Feminist Lessons Learned from Chimamanda’s “Dear Ijeawele”

Lately, I’ve been really exploring my reading genres and taking a chance on authors that talk about different issues. One of these authors is Miss Chimamanda Adichie herself. In one of my previous posts, Girl Power, I talk a bit about my newfound love for Chimamanda’s work and even included her TED talk “We Should All be Feminist”. I was really intrigued by her views of feminism so I decided to read more about it.  In “Dear Ijeawele” or “A Feminist Manifesto in Fifteen Suggestions” there was a lot of advice I thought would not only be beneficial to new mother’s but women, in general.  There were suggestions I loved and some I couldn’t quite relate with.

So what were some lessons learned from  “Dear Ijeawele”?

  1. That as a woman I should value what I love and never have to be the one to compromise that. Find something that you are passionate about!
  2. Never tell anyone they can’t do something on the basis that they are female. Men are not the only ones guilty of this. I remember reading an article that said that a majority of women-mostly white women- during the 2016 presidential election didn’t vote for Hilary Clinton because she is “a girl”. Whether it was outside male pressure or traditional narrow-mindedness, a lot of WOMEN didn’t think another woman could run the office.
  3. Disregard the notion that only women have to cook, clean and raise the kids, while the men just “help” out.
  4. Give your future child-or current- a sense of Identity.  I am Nigerian-American. I am proud to be Nigerian and I am semi-proud to be American (the way this country is shifting these days I don’t even think I’m semi-proud anymore.)
  5. DO NOT TRY TO PLEASE ANYONE. I thought this was an important lesson because I have seen people including myself turn into someone they are not. There is no point in trying to fit into this mold of likability so that you can become more socially acceptable. At the end of the day, you are not going to look stupid… be honest with who you are and what you want to do!

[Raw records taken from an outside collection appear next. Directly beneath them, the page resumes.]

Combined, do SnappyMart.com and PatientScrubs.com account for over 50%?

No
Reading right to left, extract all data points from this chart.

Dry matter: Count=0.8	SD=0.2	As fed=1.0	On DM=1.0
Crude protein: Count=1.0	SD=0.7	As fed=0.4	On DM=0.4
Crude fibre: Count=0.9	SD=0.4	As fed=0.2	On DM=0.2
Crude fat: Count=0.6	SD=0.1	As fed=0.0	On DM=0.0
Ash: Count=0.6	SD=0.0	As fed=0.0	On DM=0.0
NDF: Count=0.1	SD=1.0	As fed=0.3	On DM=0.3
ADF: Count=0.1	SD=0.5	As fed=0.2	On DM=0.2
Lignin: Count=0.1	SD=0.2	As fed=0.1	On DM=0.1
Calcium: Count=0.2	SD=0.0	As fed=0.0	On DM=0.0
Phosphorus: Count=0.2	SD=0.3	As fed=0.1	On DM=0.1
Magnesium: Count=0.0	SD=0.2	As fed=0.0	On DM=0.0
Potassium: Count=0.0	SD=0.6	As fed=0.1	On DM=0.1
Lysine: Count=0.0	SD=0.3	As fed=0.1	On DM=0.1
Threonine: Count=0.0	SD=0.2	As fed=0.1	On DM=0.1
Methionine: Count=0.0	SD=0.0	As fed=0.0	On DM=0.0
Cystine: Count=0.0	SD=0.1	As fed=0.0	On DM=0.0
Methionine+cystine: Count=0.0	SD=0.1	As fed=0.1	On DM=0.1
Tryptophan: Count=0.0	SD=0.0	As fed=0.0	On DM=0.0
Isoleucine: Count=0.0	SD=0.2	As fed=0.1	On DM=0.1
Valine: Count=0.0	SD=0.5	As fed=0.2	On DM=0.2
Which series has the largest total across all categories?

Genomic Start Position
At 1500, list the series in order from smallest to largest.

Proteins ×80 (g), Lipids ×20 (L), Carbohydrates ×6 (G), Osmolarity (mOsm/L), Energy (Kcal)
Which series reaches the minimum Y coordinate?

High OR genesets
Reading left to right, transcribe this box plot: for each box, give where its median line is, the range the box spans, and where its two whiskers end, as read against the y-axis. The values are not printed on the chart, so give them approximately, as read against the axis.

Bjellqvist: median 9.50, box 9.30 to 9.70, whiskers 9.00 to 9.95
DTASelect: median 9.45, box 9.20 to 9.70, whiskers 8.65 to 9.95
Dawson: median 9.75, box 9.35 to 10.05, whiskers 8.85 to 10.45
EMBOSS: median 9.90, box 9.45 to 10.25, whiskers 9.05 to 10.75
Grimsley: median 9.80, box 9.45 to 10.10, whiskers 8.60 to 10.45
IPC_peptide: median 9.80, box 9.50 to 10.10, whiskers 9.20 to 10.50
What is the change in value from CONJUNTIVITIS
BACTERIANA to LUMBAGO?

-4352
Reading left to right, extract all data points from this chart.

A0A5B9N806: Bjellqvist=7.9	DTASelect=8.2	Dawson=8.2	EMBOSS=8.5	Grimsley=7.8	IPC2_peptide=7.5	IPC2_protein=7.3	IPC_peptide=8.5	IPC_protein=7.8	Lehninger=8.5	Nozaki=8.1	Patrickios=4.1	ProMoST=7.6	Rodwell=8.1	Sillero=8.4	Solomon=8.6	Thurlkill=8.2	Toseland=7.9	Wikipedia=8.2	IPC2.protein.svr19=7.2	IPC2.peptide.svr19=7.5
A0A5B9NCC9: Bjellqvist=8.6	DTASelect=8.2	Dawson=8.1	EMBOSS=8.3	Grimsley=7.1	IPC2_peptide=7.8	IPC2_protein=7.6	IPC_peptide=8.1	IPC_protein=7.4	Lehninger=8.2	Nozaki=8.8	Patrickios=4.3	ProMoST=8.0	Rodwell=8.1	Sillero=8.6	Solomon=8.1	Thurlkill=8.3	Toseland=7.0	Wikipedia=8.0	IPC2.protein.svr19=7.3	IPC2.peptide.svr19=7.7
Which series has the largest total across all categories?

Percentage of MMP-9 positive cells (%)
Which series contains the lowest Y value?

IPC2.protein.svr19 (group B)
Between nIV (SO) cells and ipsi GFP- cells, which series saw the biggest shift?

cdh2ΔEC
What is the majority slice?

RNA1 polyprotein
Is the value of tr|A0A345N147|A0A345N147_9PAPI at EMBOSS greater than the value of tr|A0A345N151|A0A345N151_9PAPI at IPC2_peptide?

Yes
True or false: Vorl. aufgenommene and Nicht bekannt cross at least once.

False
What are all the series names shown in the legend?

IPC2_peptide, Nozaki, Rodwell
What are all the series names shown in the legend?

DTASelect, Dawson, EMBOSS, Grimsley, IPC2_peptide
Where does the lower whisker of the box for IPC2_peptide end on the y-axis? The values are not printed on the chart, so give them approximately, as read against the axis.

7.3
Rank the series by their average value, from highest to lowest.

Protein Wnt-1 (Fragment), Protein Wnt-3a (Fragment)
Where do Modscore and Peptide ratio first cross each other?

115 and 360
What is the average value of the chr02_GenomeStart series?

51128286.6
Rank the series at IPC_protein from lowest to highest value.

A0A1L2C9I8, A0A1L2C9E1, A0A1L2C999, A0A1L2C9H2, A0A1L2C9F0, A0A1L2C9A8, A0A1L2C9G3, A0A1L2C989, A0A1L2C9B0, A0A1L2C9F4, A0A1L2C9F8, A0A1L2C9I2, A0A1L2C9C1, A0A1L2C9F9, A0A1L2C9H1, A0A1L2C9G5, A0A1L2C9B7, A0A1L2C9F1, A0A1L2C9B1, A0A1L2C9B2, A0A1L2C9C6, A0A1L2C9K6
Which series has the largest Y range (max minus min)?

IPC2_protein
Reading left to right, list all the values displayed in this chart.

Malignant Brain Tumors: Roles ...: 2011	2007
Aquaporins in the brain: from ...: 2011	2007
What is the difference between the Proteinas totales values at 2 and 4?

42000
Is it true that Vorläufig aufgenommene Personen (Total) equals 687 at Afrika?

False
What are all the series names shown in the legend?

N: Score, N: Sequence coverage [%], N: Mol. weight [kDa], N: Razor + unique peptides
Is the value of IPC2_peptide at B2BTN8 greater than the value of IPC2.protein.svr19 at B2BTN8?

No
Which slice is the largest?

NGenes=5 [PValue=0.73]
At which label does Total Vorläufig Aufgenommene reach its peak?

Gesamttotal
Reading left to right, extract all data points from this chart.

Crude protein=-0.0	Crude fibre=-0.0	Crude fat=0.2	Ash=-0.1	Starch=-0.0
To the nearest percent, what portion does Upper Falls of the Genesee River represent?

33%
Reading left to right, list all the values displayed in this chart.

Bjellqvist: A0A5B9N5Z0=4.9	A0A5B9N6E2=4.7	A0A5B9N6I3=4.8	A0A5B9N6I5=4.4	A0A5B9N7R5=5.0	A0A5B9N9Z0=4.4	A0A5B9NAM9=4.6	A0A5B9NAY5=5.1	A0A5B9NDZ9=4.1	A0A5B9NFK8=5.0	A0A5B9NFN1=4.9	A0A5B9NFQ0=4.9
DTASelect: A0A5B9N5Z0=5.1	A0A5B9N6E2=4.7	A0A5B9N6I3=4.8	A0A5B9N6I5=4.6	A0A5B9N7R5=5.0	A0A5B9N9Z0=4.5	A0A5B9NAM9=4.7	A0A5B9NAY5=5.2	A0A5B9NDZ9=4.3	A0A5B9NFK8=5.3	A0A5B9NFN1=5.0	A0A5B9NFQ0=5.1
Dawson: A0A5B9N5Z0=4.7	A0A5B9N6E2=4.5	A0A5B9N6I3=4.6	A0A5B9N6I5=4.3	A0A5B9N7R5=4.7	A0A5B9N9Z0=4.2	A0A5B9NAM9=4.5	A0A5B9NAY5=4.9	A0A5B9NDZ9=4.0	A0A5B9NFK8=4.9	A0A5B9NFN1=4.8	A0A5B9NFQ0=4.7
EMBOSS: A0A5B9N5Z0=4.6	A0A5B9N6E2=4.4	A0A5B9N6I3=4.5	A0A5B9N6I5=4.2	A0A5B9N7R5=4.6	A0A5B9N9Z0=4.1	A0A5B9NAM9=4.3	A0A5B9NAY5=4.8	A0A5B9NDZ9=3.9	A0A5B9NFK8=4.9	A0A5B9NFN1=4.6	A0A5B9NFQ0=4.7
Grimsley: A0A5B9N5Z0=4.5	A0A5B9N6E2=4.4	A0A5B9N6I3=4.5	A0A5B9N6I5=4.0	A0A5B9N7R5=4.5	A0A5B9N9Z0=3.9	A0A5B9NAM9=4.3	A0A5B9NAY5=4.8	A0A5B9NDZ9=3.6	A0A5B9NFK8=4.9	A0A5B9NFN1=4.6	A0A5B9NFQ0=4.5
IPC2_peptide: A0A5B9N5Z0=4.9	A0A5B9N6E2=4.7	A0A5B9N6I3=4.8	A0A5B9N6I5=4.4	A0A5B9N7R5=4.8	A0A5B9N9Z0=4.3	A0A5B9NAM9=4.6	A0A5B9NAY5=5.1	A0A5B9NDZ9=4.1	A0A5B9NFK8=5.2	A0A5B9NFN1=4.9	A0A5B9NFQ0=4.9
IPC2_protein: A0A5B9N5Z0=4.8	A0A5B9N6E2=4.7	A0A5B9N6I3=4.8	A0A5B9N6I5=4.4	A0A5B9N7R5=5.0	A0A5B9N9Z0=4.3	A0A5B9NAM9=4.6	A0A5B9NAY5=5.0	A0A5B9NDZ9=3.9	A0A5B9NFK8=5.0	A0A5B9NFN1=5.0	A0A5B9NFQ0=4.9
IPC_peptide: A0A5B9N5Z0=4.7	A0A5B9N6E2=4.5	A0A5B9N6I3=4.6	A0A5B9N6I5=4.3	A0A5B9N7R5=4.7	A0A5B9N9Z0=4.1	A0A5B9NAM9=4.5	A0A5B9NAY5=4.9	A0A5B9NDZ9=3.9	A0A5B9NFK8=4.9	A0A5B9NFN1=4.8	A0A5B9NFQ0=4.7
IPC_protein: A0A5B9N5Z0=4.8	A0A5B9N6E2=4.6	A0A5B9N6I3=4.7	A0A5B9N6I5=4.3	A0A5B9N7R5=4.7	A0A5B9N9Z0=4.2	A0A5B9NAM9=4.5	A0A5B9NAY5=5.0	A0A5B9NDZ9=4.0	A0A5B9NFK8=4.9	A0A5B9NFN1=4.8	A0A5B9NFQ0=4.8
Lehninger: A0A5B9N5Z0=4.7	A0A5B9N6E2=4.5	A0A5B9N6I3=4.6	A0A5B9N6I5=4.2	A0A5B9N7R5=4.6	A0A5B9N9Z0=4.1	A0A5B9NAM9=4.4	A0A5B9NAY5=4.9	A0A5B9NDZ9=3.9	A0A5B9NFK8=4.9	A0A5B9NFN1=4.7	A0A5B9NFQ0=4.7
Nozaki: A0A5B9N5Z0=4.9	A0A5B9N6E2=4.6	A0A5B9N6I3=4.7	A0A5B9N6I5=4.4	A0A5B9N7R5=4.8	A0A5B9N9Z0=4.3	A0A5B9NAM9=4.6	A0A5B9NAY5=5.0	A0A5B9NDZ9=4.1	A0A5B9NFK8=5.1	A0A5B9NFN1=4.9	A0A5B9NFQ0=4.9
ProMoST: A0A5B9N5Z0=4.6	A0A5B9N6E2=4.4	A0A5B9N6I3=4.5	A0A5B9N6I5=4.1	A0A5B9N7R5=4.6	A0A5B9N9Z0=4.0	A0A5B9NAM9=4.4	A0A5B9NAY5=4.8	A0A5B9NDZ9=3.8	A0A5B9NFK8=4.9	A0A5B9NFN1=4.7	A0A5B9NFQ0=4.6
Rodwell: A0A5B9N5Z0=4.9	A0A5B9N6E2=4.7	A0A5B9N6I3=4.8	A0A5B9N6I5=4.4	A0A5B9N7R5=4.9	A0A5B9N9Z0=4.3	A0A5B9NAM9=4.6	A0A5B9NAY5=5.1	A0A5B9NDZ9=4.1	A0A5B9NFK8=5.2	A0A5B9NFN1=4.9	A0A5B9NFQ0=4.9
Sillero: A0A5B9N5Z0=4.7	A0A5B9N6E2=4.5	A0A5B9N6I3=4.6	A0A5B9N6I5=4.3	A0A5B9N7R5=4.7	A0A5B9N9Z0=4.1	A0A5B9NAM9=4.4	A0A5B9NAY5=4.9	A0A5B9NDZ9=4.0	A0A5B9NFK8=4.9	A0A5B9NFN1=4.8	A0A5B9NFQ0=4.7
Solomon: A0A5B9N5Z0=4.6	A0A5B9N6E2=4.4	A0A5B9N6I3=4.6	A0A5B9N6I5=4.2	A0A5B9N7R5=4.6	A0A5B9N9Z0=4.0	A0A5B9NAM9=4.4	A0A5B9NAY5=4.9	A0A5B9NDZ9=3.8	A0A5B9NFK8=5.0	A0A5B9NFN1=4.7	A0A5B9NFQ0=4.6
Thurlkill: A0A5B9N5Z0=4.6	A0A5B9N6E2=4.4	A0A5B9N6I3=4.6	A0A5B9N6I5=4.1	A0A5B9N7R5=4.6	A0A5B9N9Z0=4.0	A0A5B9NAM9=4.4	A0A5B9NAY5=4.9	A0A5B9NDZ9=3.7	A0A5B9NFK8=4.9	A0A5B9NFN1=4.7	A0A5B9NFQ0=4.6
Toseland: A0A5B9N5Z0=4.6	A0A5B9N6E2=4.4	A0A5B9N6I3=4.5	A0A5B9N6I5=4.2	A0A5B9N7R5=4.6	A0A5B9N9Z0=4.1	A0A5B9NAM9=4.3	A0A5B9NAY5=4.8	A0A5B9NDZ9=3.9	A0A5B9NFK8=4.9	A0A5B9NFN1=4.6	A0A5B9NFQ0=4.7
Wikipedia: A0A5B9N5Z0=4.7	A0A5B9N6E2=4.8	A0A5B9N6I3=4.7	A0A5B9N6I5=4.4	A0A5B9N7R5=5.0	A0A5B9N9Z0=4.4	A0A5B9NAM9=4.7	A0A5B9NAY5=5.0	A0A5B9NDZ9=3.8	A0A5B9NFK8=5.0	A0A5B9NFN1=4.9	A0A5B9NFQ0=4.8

Take her tips with a grain of salt…

Like I said earlier, I do value Miss Adichie’s view, but I don’t think feminism is some ladder you can climb up to. It’s ok to disagree with certain ideologies and actions and still be regarded as a feminist. For example, One of her tips was that as a woman it makes no sense to wait for a man to propose in marriage. That’s cool, that’s cool, but I would rather get my pinkie toe ran over before I ever propose to my future husband.